The term “personal brand” used to make me recoil. I associated it with people who proclaim themselves “thought leaders”, “gurus”, “ninjas”, and similar terms with very little evidence that they’ve earned these titles. Personal branding seemed to me to be the underbelly of the world we live in, where one person can gain a following and stake out his or her own little corner of Internet fame.

Then I sort of became one of those people, largely by accident.

I never started writing with the intent of developing a following or staking out any corner of the Internet. I just liked writing and knowing that there were people reading it.

I don’t think I’ve become a thought leader, but I do think I’ve accidentally developed a personal brand. And here’s the most important thing I’ve learned about developing a personal brand from my experience writing on this platform and others.

The return on investing in others far exceeds the return on investing in yourself.


That’s it. That, at least in my experience, is the secret. It’s not the education you received, the title you’ve earned, or the prestige you’ve gained. The fastest way to build a personal brand is to invest in the success of others.

Important in Other People’s Lives

A couple of years ago I heard Bruce Springsteen say, “I never wanted to be rich, and I never wanted to be famous. I wanted to be important in your life.”
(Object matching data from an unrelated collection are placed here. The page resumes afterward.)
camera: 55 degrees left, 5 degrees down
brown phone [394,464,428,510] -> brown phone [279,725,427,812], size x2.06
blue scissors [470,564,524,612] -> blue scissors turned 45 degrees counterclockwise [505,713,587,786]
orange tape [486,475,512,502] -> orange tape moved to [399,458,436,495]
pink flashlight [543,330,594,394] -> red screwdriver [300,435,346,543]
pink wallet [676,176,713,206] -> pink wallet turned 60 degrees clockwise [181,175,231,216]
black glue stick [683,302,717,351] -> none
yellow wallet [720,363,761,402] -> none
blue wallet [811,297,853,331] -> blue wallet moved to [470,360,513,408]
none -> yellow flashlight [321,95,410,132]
Bruce (if you’ve spent the money I have on concerts and downloads, you can refer to him by first name) has incredible brand loyalty. Personally, I’ve listened to his music at the darkest, most hopeless moments in my life—and it has always helped me see a way up and out of that moment.
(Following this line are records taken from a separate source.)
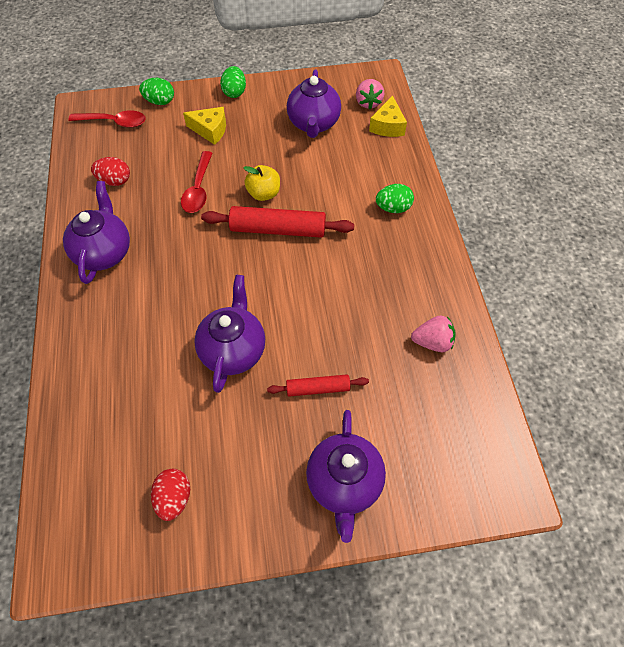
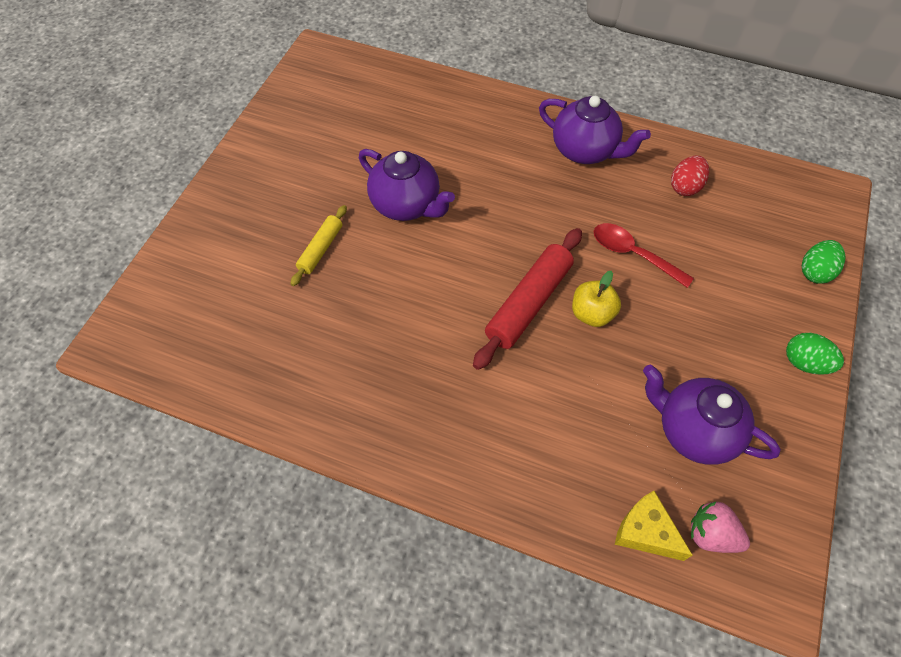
camera: 120 degrees right, 0 degrees up
red spoon [68,110,146,128] -> none
red egg [151,469,190,521] -> none
yellow cheese [183,107,226,145] -> none
red rolling pin [267,374,369,397] -> yellow rolling pin [291,205,347,286]
purple teapot [306,410,386,543] -> none
green egg [376,184,414,213] -> none
pink strawberry [411,315,456,352] -> none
He achieved his goal with me, and his work has been an incredibly important part of my life.

You don’t need to be Bruce Springsteen to build that kind of brand loyalty within your network. You do, however, need to use his approach of becoming important in the lives of others.

Being Authentically Viral

Last year, after I started publishing online, a few people began asking for advice and feedback on their own writing. So I shared what I was learning, and noticed how strong some of those relationships became. As a result, I decided to proactively look and see if new connections were also publishing.
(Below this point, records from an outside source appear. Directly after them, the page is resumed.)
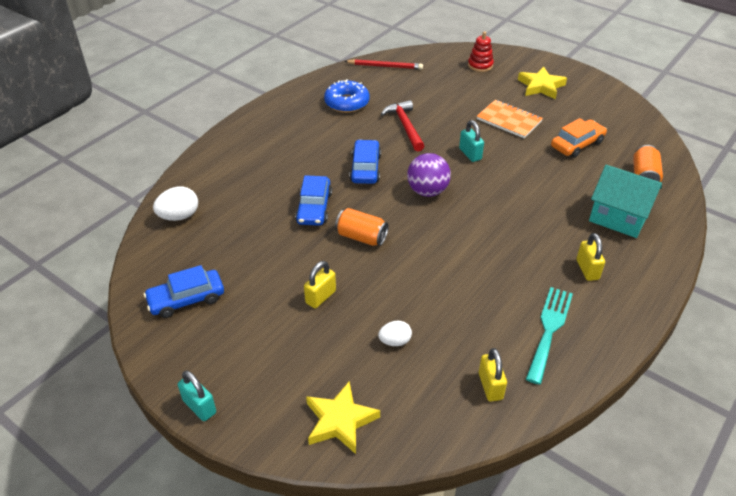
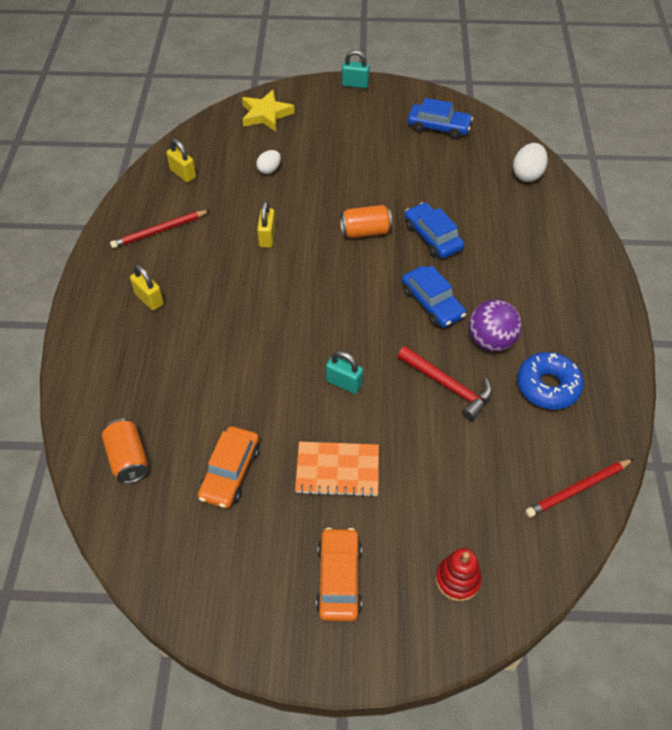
camera: 145 degrees right, 10 degrees up
blue car [144,265,224,318] -> blue car turned 75 degrees clockwise [407,98,473,139]
yellow padlock [304,261,336,308] -> yellow padlock moved to [257,201,276,248]
purple ball [407,153,451,197] -> purple ball moved to [469,299,522,352]
yellow star [518,67,567,99] -> orange car [316,528,362,621]
turquoise fork [526,287,573,385] -> red pencil [110,210,210,248]
turquoise house [589,165,662,238] -> none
If my connections are publishing I try and give them some advice, or at the very least, like their articles when I see them in my feed.

The result of this active investment in the success of others has been incredible. Doors are opening for me that I never thought were possible.

So try this: the next time you get a new connection, look at their profile, and see if there is something they are doing or involved in that you could help them with. Share advice or send a quick message of encouragement.

Let them know you’re there for them.


When you do those things, when you invest in others you become authentically viral—meaning your influence grows because people are sharing your work and talking about you, not because you typed in the right set of keywords.

The reality is that very few people care about what you’ve accomplished, but they might care about who you are, and people caring about who you are is at the core of any strong personal brand.

But first you have to show them you care about who they are.